When a team is entering Year 0 of a lengthy rebuild, as the Bears are, it's hard to set proper expectations for a team that most don't expect to be in the playoff hunt this season.

How do you define success if your ceiling is seven or eight wins? Is it better to not overachieve in Year 1? Would finishing at the bottom of the conference be better in the long run than picking up a few wins over bad teams and toiling away in mediocrity?

Gauging the success of a rebuilding team's floor plan can be difficult. But there will be clear checkpoints the Bears can hit this fall to ensure Matt Eberflus and Ryan Poles' rebuild gets off the ground as it should.

Justin Fields proves he's the guy

A suspect offensive line and a coaching staff that refused to adapt its game plan to fit his strengths hampered Fields' rookie season.
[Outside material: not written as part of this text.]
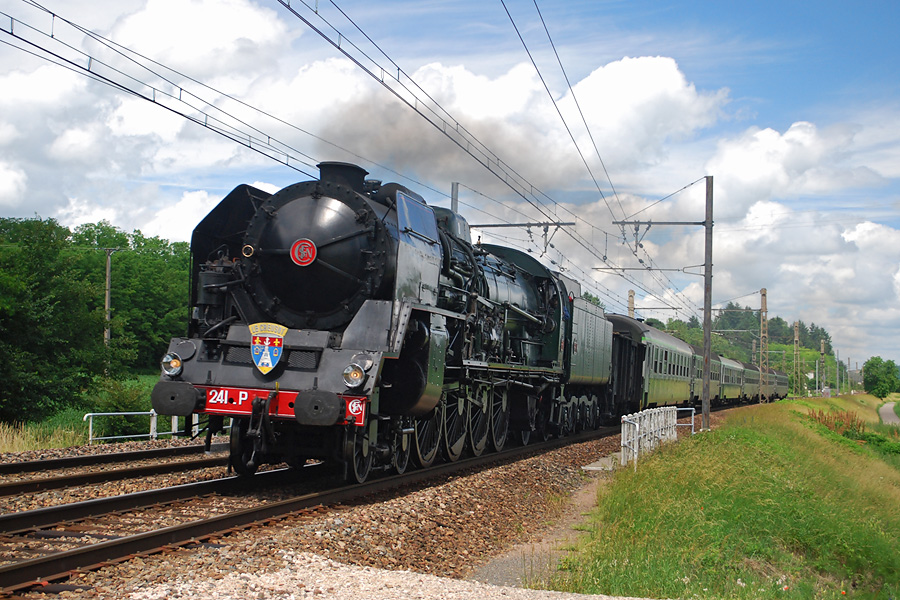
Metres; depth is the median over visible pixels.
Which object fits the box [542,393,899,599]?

Despite that, Fields showed progress during the second half of the season, and the advanced stats paint a picture of a quarterback who got better with experience and is primed to make a giant leap in Year 2.
 
Fields' development is critical for the Bears' rebuild.
 
The Bears must exit the 2022 season with a clear picture of who Fields is and what he can be in offensive coordinator Luke Getsy's system.
 
Not having a long-term answer at quarterback will derail any rebuild. In the NFL, you either have a franchise quarterback you can build around, or you don't.
 
Last season, he flashed his star potential in games against the San Francisco 49ers and Pittsburgh Steelers. Putting Fields into Getsy's quarterback-friendly, wide-zone scheme should allow the second-year quarterback to thrive doing what he does best.
 
If the Bears let Justin Fields be Justin Fields this fall, chances are they will exit the season with the belief they have their long-term guy under center.  
 
Matt Eberflus' methods work even if wins don't come

The guy on the sidelines is the other essential component of the Bears' rebuild.
 
Eberflus' first season as an NFL head coach likely will be a trying one as far as wins and losses are concerned. But the 2022 Bears must show improvement throughout the season, absorb Eberflus' message, and play hard even if the wins don't come.
 
It'll be more challenging to assess Eberflus this season than anyone on the field, but his growth as a head coach from Week 1 to Week 17 will be a critical measuring stick for the trajectory of this rebuild.
 
Rookies are who we think they are

Missing in the draft is one of the surest ways to kill a rebuild. If you miss on top 100 picks, you'll almost certainly find yourself drowning as you try to swim upstream.
 
The Bears didn't have a first-round pick this April, sending it to the New York Giants as part of the Justin Fields trade in 2021.
 
But the Bears still had two second-round picks and a third-round pick they had to nail. Eberflus and Poles addressed the secondary with both second-round picks, drafting cornerback Kyler Gordon and safety Jaquan Brisker, and selected wide receiver Velus Jones Jr. out of Tennessee in Round 3.
 
Gordon and Brisker must start from Day 1 and show they can be long-term pieces in the secondary alongside cornerback Jaylon Johnson. Jones Jr. will likely have a more minor role initially, but his growth as an offensive playmaker will be significant for the Bears going forward.
 
Former Raiders general manager Mike Mayock said before the 2020 draft that however many picks you have in the first three rounds is the number of immediate contributors it should leave the draft with.
 
Those are words of advice to follow even if Mayock didn't stick his own landing.
 
Gordon, Brisker, and Jones Jr. are Eberflus and Poles' first draft swing. Hitting on them ensures the Bears have forward momentum entering an offseason in which Poles will have $100 million to remake the roster. Whiffing on any or all of them will mean the Bears have more holes to fill, and the new regime will have squandered its first chance to start reshaping the roster in their vision.
 
Unexpected leap(s)?

There are only so many ways to define a 4-13, 5-12, or 6-11 season as successful. Most of it will be projection anyways.
 
So, the final thing the Bears can hope to get out of the 2022 season is for one of their potential building blocks to break out and prove he should be sharpied into future plans.
 
That could be Trevis Gipson proving he's a franchise edge rusher either in Robert Quinn's absence or alongside the veteran. It could be Cole Kmet coming into his own as the field-stretch tight end and leak-action weapon in Getsy's system. Perhaps it's Larry Borom or Teven Jenkins showing the Bears have solved at least one bookend on the offensive line.
 
When it comes to premium positions in the NFL (QB, WR, TE, CB, Edge, OT), the Bears have only known commodity. That's Jaylon Johnson.
 
If the Bears can get an unexpected breakout season from a player at one of those positions, it'll go a long way toward building a sustained winner along Lake Michigan – err, Arlington Heights.